TASK TO CARRY OUT. Tell how many lines in the data below hold the string "Right"; give nothing but the number.

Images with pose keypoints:

---------------

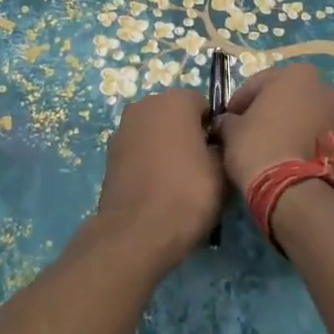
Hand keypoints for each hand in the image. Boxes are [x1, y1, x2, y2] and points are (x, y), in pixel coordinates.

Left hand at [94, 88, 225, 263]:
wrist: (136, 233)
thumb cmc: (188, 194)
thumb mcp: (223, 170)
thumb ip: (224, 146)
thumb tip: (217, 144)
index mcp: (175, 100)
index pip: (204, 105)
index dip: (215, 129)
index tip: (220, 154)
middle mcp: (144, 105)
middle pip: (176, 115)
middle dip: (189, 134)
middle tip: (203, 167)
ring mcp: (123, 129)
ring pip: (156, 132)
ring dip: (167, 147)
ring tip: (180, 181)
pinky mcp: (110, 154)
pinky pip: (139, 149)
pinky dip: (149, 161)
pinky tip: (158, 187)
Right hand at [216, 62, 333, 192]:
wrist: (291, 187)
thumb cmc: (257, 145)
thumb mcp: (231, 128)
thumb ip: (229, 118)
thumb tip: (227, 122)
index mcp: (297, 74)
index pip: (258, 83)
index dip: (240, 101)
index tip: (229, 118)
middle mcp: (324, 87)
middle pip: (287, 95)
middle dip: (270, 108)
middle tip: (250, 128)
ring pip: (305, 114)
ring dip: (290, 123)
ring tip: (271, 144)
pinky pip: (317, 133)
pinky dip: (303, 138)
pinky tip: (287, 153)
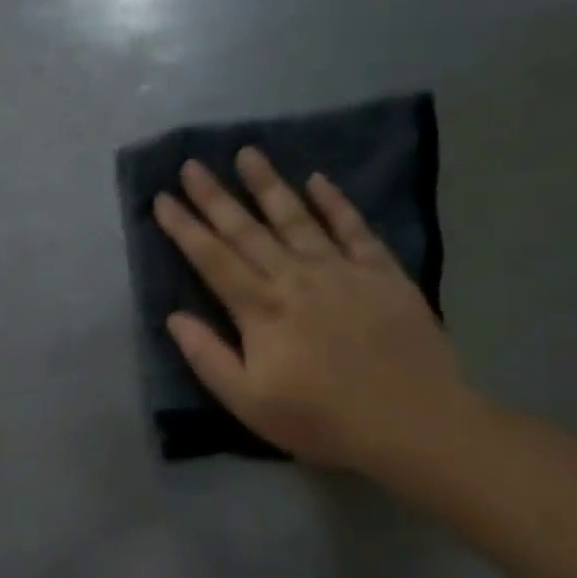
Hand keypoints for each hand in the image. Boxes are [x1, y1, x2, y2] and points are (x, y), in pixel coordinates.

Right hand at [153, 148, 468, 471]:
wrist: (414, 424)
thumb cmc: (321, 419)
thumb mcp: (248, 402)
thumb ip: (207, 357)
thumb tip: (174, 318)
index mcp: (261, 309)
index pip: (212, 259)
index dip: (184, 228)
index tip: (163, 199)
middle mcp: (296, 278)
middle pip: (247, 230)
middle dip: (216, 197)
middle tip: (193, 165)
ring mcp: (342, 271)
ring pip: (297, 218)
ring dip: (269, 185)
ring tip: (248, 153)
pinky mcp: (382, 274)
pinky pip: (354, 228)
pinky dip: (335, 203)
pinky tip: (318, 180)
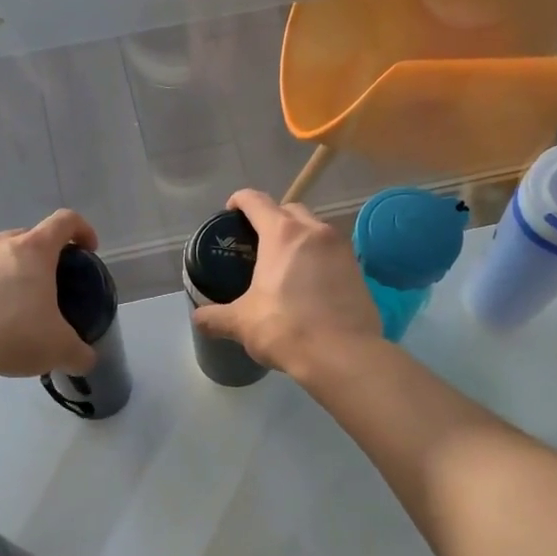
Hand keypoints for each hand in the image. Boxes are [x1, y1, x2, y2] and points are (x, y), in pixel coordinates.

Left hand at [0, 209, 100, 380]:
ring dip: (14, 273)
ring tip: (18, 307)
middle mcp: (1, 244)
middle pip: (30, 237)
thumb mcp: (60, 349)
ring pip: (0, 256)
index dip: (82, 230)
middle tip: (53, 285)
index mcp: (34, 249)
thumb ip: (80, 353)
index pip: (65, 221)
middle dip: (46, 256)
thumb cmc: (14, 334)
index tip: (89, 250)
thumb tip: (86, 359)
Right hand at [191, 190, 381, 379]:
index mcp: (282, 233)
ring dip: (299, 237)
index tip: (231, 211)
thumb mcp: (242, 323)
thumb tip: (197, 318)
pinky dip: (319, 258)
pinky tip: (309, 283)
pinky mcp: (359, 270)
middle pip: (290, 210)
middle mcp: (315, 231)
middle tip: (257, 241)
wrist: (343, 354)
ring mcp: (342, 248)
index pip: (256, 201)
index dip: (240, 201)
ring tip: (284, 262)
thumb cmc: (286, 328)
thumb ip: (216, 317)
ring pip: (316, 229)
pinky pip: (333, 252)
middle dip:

---------------

SOLUTION TO THIS EXERCISE. 3